Assignment:
Exactly as written, print the lines from the top of the listing through the line containing "6: (49, 121, 1.15)"; include no pictures.

⁂

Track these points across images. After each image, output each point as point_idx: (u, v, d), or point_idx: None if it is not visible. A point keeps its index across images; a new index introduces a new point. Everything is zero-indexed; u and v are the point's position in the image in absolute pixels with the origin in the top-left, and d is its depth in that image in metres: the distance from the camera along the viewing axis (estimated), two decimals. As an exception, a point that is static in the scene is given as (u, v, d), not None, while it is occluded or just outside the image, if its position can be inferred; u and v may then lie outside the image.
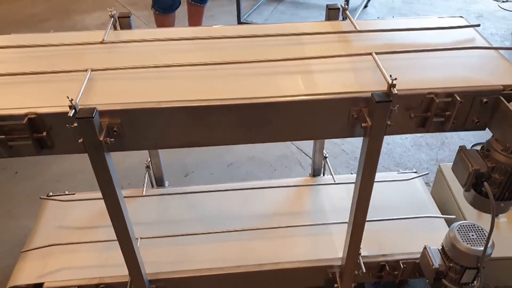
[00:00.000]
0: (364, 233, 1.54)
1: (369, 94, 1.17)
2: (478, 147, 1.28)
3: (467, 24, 1.51)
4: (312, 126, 1.26)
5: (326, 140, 2.19)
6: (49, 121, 1.15)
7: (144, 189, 2.03)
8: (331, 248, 1.80)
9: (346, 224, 1.79)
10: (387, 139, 2.89)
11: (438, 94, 1.16)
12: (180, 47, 1.44)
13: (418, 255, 1.73)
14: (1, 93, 1.22)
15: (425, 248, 1.63)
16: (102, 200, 2.03)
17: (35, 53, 1.40)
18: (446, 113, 1.18)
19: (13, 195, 2.46)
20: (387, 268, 1.73)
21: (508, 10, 4.49)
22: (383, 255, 1.75)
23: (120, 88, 1.24)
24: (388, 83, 1.13)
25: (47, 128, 1.16)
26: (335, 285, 1.74)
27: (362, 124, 1.18)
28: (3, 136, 1.15)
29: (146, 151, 2.16)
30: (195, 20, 3.45)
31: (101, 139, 1.12)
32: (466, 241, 1.47)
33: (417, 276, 1.79)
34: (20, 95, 1.21)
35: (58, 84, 1.25)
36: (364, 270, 1.62)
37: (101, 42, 1.43)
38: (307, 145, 2.84)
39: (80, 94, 1.16)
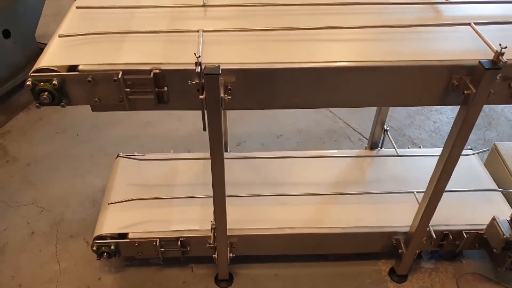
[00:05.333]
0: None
1: (472, 62, 1.23)
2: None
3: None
4: (408, 92, 1.33)
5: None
6: (170, 77, 1.23)
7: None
8: (395, 215, 1.88)
9: (412, 194, 1.89)
10: (434, 118, 2.94)
11: (541, 64, 1.22)
12: (283, 11, 1.49)
13: (481, 227, 1.81)
14: (118, 49, 1.29)
15: (493, 219, 1.71)
16: (170, 161, 2.15)
17: (139, 14, 1.46)
18: (547, 85, 1.24)
19: (77, 155, 2.56)
20: (450, 238, 1.81)
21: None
22: (447, 225, 1.83)
23: (229, 49, 1.31)
24: (495, 51, 1.19)
25: (166, 83, 1.24)
26: (399, 251, 1.83)
27: (465, 92, 1.24)
28: (128, 90, 1.22)
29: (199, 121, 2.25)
30: None
31: (222, 95, 1.20)
32: (541, 212, 1.55)
33: (477, 247, 1.88)
34: (138, 52, 1.28)
35: (171, 43, 1.32)
36: (435, 236, 1.70)
37: (203, 6, 1.49)
38: (355, 120, 2.90)
39: (200, 53, 1.23)
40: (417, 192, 1.87)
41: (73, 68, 1.20)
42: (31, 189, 2.35)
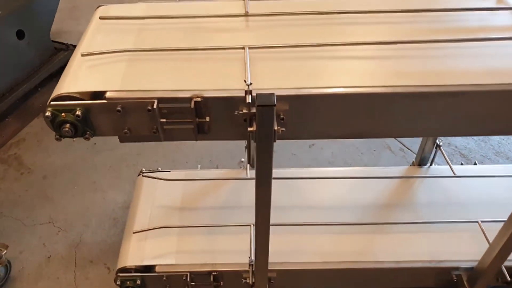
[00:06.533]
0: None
1: None
2: None
3: None
4: (497, 120, 1.11)
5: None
6: (214, 105, 1.02)
7: (248, 171, 1.90)
8: (455, 248, 1.66)
9: (476, 224, 1.67)
10: (481, 127, 2.69)
11: None
12: (337, 20, 1.27)
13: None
14: (151, 70, 1.09)
15: None
16: (198, 182, 1.95)
17: (173, 25, 1.25)
18: None
19: (95, 167, 2.38)
20: (522, 275, 1.59)
21: None
22: (519, 261, 1.60)
23: (280, 69, 1.10)
24: None
25: (208, 113, 1.03)
26: (461, 289, 1.62)
27: None
28: (164, 120, 1.02)
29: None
30: None
31: (275, 128, 0.99)
32: None
33: (549, 284, 1.65)
34: (175, 74, 1.08)
35: (212, 62, 1.11)
36: (509, 279, 1.48)
37: (245, 15, 1.28)
38: (393, 129, 2.67)
39: (248, 77, 1.02)
40: (481, 221, 1.65)
41: (98, 94, 1.01)
42: (47, 205, 2.18)
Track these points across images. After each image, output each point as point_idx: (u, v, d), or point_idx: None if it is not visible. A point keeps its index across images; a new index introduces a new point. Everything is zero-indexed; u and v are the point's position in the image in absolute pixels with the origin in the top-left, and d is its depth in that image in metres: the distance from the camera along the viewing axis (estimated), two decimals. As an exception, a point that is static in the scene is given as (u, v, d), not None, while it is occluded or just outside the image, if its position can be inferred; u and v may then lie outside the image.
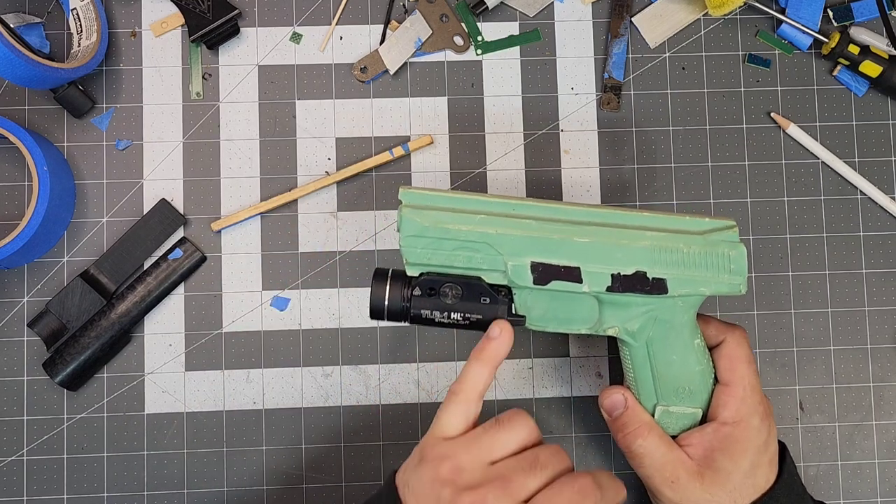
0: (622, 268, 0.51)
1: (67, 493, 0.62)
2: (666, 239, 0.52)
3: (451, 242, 0.51)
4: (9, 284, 0.63)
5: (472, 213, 0.51)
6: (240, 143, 0.65)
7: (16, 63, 0.55)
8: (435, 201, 0.52)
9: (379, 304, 0.52)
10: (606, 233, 0.52)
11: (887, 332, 0.66)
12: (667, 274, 0.52)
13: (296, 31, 0.66)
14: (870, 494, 0.64)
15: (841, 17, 0.67)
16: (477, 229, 0.51)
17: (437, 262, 0.51)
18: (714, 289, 0.52)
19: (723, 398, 0.54)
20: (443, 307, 0.52)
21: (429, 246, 0.51)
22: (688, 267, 0.52)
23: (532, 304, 0.52)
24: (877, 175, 0.67)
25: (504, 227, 0.51)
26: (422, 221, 0.51)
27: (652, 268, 0.52)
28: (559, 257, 0.51)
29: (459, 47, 0.66)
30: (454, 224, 0.51)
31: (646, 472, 0.54)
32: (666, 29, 0.67)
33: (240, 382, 0.63)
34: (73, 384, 0.62)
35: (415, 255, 0.51)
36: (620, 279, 0.51)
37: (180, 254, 0.63)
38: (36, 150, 0.60)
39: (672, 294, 0.52)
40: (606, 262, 0.51)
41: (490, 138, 0.66)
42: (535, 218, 0.52)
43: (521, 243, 0.51)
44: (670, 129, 0.66)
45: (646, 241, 0.52)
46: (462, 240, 0.51)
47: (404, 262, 0.52)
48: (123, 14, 0.66)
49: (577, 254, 0.51)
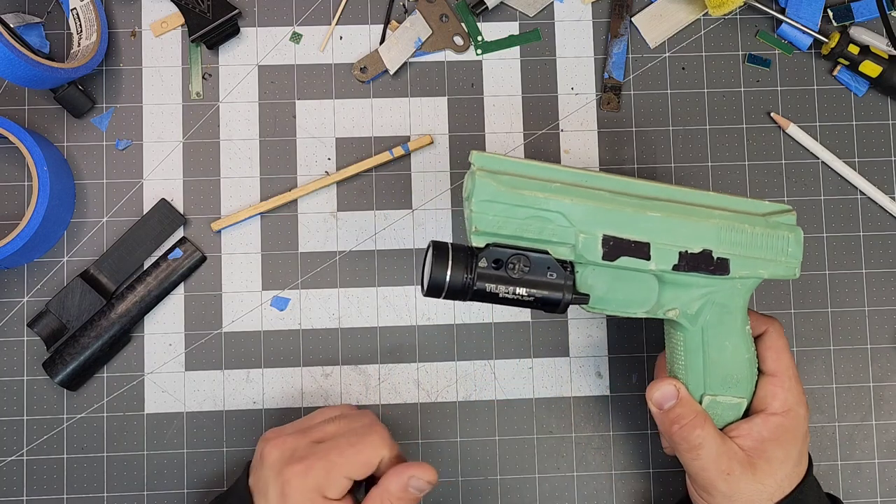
0: (690, 245, 0.50)
1: (67, 493, 0.62)
2: (732, 218, 0.51)
3: (524, 210, 0.49)
4: (9, 284, 0.63)
5: (545, 181, 0.50)
6: (240, 143, 0.65)
7: (16, 63, 0.55)
8: (507, 167, 0.49)
9: (440, 281, 0.48)
10: (676, 209, 0.51)
11: (887, 332, 0.66)
12: (731, 254, 0.51)
13: (296, 30, 0.66)
14: (870, 494, 0.64)
15: (841, 17, 0.67)
16: (553, 197, 0.49)
17: (508, 230, 0.49)
18: (771, 271, 0.52)
19: (770, 388, 0.54)
20: (508, 281, 0.49)
21: (501, 213, 0.48)
22: (751, 248, 0.51)
23: (594, 282, 0.51)
24: (877, 175, 0.67)
25: (579, 197, 0.49)
26: (497, 186, 0.48)
27: (718, 247, 0.51)
28: (630, 231, 0.50)
29: (459, 47, 0.66)
30: (530, 191, 0.49)
31: (701, 465, 0.53)
32: (666, 29, 0.67)
33: (240, 382, 0.63)
34: (73, 384, 0.62)
35: (485, 222, 0.48)
36: (687, 258, 0.50)
37: (180, 254, 0.63)
38: (36, 150, 0.60)
39: (733, 276, 0.51)
40: (675, 239, 0.50)
41: (490, 138, 0.66)
42: (607, 190, 0.50)
43: (594, 215, 0.49)
44: (670, 129, 0.66)
45: (714, 219, 0.51)
46: (537, 207, 0.49)
47: (471, 230, 0.49)
48: (123, 14, 0.66)
49: (647, 229, 0.50)
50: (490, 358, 0.64)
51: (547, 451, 0.64)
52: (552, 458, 0.64)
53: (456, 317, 0.64)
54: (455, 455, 0.64)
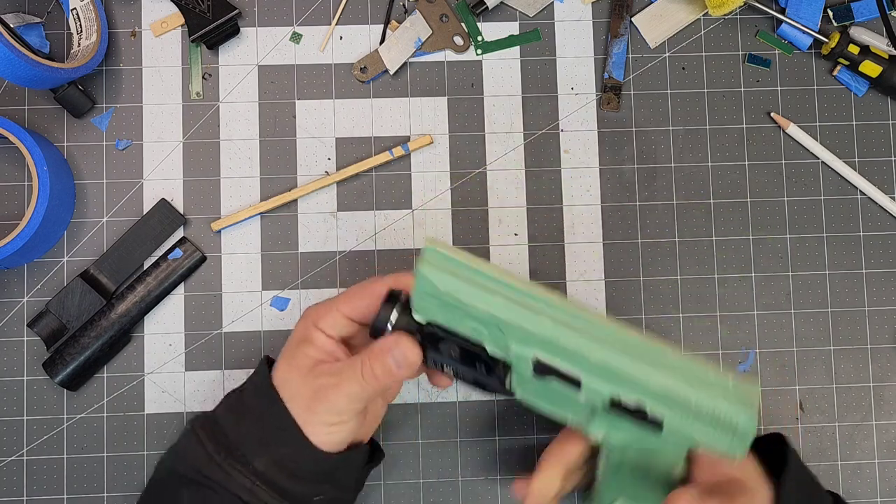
0: (625, 396, 0.48)
1: (67, 493, 0.62)
2: (678, 385, 0.48)
3: (462, 312, 0.49)
4: (9, 284, 0.63)
5: (491, 291, 0.49)
6: (240, 143, 0.65)
7: (16, 63, 0.55)
8: (457, 268, 0.49)
9: (382, 328, 0.51)
10: (620, 361, 0.48)
11: (887, 332, 0.66)
12: (666, 417, 0.48)
13: (296, 30, 0.66)
14: (870, 494, 0.64)
15: (841, 17, 0.67)
16: (491, 311, 0.48)
17: (445, 322, 0.49)
18: (710, 442, 0.48)
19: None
20: (437, 357, 0.51)
21: (440, 307, 0.49)
22: (691, 418, 0.48)
23: (526, 381, 0.50)
24: (877, 175, 0.67)
25: (519, 318, 0.48)
26: (438, 285, 0.48)
27: (654, 407, 0.48)
28: (565, 363, 0.48)
29: (459, 47, 0.66)
30: (470, 299, 0.48)
31: None
32: (666, 29, 0.67)
33: (240, 382, 0.63)
34: (73, 384, 0.62)
35: (424, 310, 0.50)
36: (618, 405, 0.48)
37: (180, 254, 0.63)
38: (36, 150, 0.60)
39: (665, 435, 0.49)
40: (611, 384, 0.48)
41: (490, 138, 0.66)
42: (554, 319, 0.48)
43: (531, 338, 0.48)
44: (670, 129, 0.66)
45: (658, 380, 0.48)
46: (473, 315, 0.49)
47: (413, 307, 0.50)
48: (123, 14, 0.66)
49: (583, 367, 0.48)
50: (490, 358, 0.64)
51: (547, 451, 0.64)
52: (552, 458, 0.64)
53: (456, 317, 0.64)
54: (455, 455, 0.64)
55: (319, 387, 0.50)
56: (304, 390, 0.50)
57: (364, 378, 0.49)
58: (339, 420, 0.50)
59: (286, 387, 0.51)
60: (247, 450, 0.51)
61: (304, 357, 0.51)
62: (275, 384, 0.51)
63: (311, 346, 0.51)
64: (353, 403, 0.50)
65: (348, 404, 0.50)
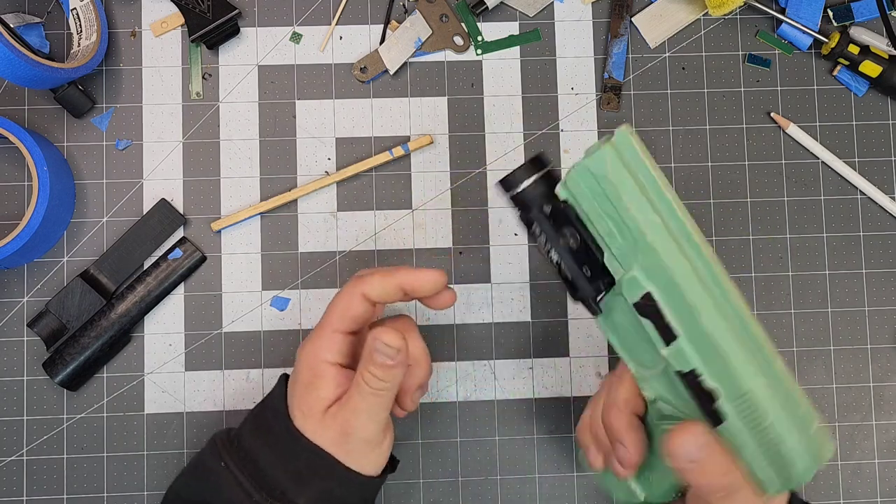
0: (707, 377, 0.44)
1: (67, 493, 0.62)
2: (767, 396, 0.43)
3: (609, 209, 0.45)
4: (9, 284, 0.63)
5: (654, 207, 0.45)
6: (239, 143, 0.65)
7: (16, 63, 0.55)
8: (636, 166, 0.44)
9: (514, 184, 0.47)
10: (729, 344, 0.43)
11: (887, 332, 0.66)
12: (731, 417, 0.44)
13: (296, 31, 0.66)
14: (870, 494, 0.64)
15: (841, 17, 0.67)
16: (641, 226, 0.44)
17: (585, 209, 0.45)
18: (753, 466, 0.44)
19: None
20: (553, 239, 0.47)
21: (592, 193, 0.44)
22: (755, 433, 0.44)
23: (616, 309, 0.47)
24: (877, 175, 0.67)
25: (663, 248, 0.43)
26: (607, 173, 0.44)
27: (728, 403, 0.43)
28: (673, 315, 0.44)
29: (459, 47, 0.66)
30: (630, 203, 0.44)
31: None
32: (666, 29, 0.67)
33: (240, 382, 0.63)
34: (73, 384, 0.62)
35: (574, 188, 0.45)
36: (693, 379, 0.44)
37: (180, 254, 0.63)
38: (36, 150, 0.60)
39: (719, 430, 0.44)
40: (703, 359, 0.44)
41: (490, 138, 0.66)
42: (694, 268, 0.43)
43: (656, 271, 0.44)
44: (670, 129, 0.66)
45: (751, 383, 0.43)
46: (620, 217, 0.44)
47: (563, 179, 0.46)
48: (123, 14, 0.66)
49: (689, 328, 0.44)
50: (490, 358, 0.64)
51: (547, 451, 0.64)
52: (552, 458, 0.64)
53: (456, 317, 0.64)
54: (455, 455, 0.64)
55: (343, 422, 0.50)
56: (330, 432, 0.50)
57: (371, 388, 0.49)
58: (375, 441, 0.50)
59: (309, 432, 0.50)
60: (286, 487, 0.50)
61: (317, 401, 0.50)
62: (297, 426, 0.51)
63: (322, 387, 0.51)
64: (377, 422, 0.50)
65: (375, 424, 0.50)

⁂

Solution to this task:
Track these points across images. After each image, output each point as point_idx: (u, v, d), or point_idx: None if it is not visible. A point keeps its index across images; a new index introduces a new point. Everything is zero-indexed; u and v are the point's position in the image in absolute pixels with the origin in the top-left, and d is its depth in that image in metres: the distance from the camera along the viewing axis (estimated), two decimals. As an exception, a point that is static in the scene is given as (u, v, d), not None, while it is occluded or just outside the image, if its position can be inferred; u and v may then lie outside the image.
[00:00.000]
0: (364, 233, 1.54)
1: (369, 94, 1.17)
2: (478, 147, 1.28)
3: (467, 24, 1.51)
4: (312, 126, 1.26)
5: (326, 140, 2.19)
6: (49, 121, 1.15)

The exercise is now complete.